Le parti ultramontain qui dominait alors Napoléon III ne lui permit pas de s’arrêter à un tel programme. La situation du pape s’aggravait chaque jour. il n’était que temps de prendre une décision vigoureuse si l’on voulait sauver Rome. Le 17 octobre, le cabinet de Florence fut mis en demeure d’indiquer sans délai les mesures qu’il entendait prendre pour faire respecter le territoire pontifical. Rattazzi, mis au pied du mur, se tira d’embarras en donnant sa démission (21 octobre). Le général Cialdini fut chargé de former un nouveau ministère.
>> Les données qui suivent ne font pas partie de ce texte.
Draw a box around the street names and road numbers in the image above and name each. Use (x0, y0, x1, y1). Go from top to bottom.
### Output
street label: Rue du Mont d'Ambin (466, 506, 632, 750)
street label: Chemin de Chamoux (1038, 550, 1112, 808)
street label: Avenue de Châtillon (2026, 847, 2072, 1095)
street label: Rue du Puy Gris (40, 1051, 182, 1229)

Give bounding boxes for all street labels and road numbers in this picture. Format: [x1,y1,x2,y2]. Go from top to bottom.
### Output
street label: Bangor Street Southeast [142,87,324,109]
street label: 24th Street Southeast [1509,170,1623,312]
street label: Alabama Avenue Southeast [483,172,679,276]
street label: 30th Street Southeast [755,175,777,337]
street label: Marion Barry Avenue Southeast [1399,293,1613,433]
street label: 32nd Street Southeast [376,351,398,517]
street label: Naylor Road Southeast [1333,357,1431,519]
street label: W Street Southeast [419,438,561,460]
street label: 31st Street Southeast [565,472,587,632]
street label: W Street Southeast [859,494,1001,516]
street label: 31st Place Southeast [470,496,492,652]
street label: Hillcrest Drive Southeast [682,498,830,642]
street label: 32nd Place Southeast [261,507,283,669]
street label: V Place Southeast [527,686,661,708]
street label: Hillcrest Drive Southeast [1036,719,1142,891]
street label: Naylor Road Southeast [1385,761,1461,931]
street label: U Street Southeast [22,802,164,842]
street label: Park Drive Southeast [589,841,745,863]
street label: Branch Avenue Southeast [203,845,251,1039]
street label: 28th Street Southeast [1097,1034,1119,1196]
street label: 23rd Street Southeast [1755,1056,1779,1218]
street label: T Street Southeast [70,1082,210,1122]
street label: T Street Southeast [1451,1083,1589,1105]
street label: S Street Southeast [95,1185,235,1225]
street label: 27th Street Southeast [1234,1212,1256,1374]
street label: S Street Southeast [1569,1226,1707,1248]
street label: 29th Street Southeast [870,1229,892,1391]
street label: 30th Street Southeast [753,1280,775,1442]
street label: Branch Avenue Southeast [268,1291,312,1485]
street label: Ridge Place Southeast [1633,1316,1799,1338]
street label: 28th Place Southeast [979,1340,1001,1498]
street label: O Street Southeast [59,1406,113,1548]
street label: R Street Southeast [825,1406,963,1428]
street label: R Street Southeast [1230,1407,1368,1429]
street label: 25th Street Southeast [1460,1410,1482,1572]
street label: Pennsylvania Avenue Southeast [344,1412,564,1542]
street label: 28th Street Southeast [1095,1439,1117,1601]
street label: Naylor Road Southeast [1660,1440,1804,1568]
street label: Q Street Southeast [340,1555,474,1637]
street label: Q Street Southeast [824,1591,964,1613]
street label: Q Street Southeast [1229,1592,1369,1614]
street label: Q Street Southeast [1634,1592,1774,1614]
Mais, avant qu’il y fût parvenu, Garibaldi, malgré la prétendue croisière qui le gardait, s’évadait de Caprera et reparaissait en Toscane. Le 22 octobre, il était à Florence, où, loin de se cocher, il lançait des proclamations et appelait à lui de nouveaux partisans. Il signifiait même à Cialdini sa ferme intention de poursuivre son entreprise et partait bientôt publiquement, dans un train spécial, au milieu des acclamations populaires, pour rejoindre ses troupes. Enfin le 23 il entrait dans l’État pontifical, et le lendemain il était en vue de Rome.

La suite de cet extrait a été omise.